= Electrolyte exclusion effect =

Aspect of anatomy

The electrolyte exclusion effect is the exclusion of electrolytes from the fraction of the total blood plasma volume that is occupied by solids. This phenomenon plays an important role in pseudohyponatremia, an error affecting measurements made by either flame photometry or indirect potentiometry but not by direct potentiometry.

The volume of total solids (primarily protein and lipid) in a plasma sample is approximately 7%, so that only 93% is water. The main electrolytes are confined to water phase. So for example in 10 μL plasma sample, only 9.3 μL is water that contains the electrolyte. Thus if the concentration of an electrolyte, say Na^{+} is determined to be 140 mmol/L, it is the concentration in total plasma volume, not in plasma water volume.

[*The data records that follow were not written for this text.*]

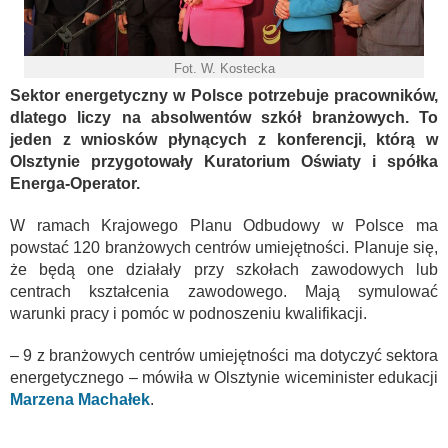
Fot. W. Kostecka
Sektor energetyczny w Polsce potrzebuje pracowników,
dlatego liczy na absolwentów szkół branżowych. To
jeden z wniosków płynących z konferencji, którą w
Olsztynie przygotowały Kuratorium Oświaty i spółka
Energa-Operator.
W ramach Krajowego Planu Odbudowy w Polsce ma
powstać 120 branżowych centrów umiejętności. Planuje się,
że będą one działały przy szkołach zawodowych lub
centrach kształcenia zawodowego. Mają symulować
warunki pracy i pomóc w podnoszeniu kwalifikacji.
– 9 z branżowych centrów umiejętności ma dotyczyć sektora
energetycznego – mówiła w Olsztynie wiceminister edukacji
Marzena Machałek
.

This phenomenon produces only a slight difference as volume fraction of water in plasma is sufficiently constant. But, in patients with severe endogenous or exogenous hypertriglyceridemia and in patients with high plasma protein concentration (usually due to paraproteinemia), water portion of plasma is replaced with either lipid or protein causing falsely low electrolyte value (pseudohyponatremia). Conversely, in patients with low plasma protein concentration (a finding often seen in critical care), the water content of plasma is higher than normal, resulting in the reciprocal artifact, a falsely high electrolyte value (pseudohypernatremia).